The top three things about Aussie financial services

Vanessa Stoykov,  creator,  No More Practice

I first met Hansi more than 20 years ago, when she was a consultant at Mercer, and I worked at a funds management firm.

I was fascinated to read her blog about the Indian financial services industry, and its contrast to Australia.

Of course we know our industry is developed and world-class. Despite bad press in some areas of our industry, it is always an interesting exercise to look at what we have built, and celebrate its quality.

1. A superannuation system that people take for granted as they save for retirement.

Those entering the workforce today may not understand what their super is doing, but they take it for granted that they get it. Our challenge now is to engage people with their super savings so they can make an informed decision about the kind of retirement they want and actively work towards it.

2. A crowded and competitive funds management industry, with world-class brands.

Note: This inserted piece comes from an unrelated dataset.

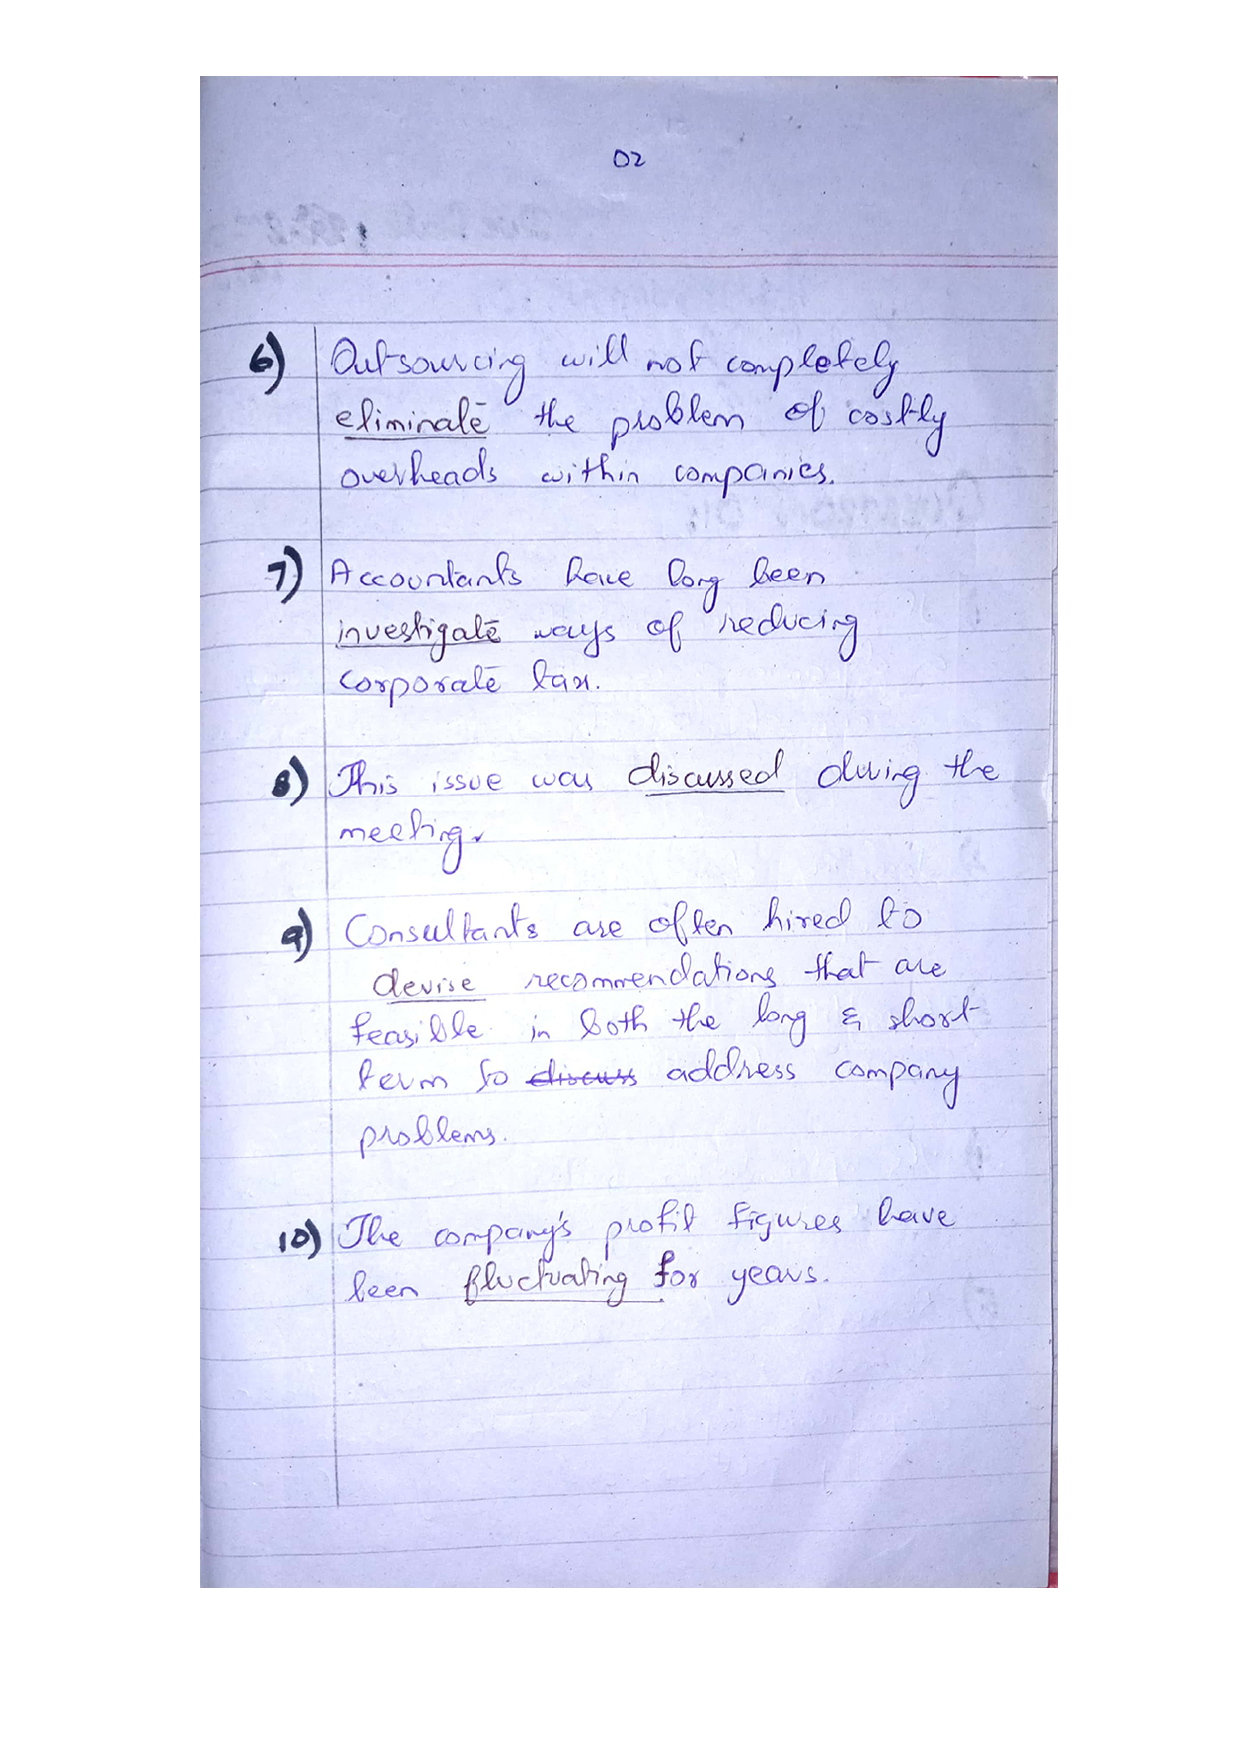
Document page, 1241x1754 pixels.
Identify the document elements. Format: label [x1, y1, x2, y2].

picture [17, 76, 1236, 1584]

The ability for an adviser or an individual to select a quality fund manager is not tough - there are many to choose from.

3. An advice business focus that is now truly on education and the long term viability of giving advice without commissions.

While we have yet to fully see the rising standards of education transform the industry, we are well on our way, and the next 20 years will see the industry focus more on education and connecting with clients on a long-term basis via a fee-for-service model.

When you read Hansi's blog around where the Indian market is at, you can see the next 20 years have many challenges for India to overcome. Her final question had me thinking – ‘what would we do if we had the forces at play that India does at the moment?’

It seems that the regulation that has turned our industry inside out is desperately needed there.

Equally, a nationwide education campaign on how to think like an investor is also required.

One thing I do know for sure is leaders in both India and Australia need to focus squarely on a 20 year vision for change. Short-termism is the enemy of excellence and always leaves it to the next generation to make it right.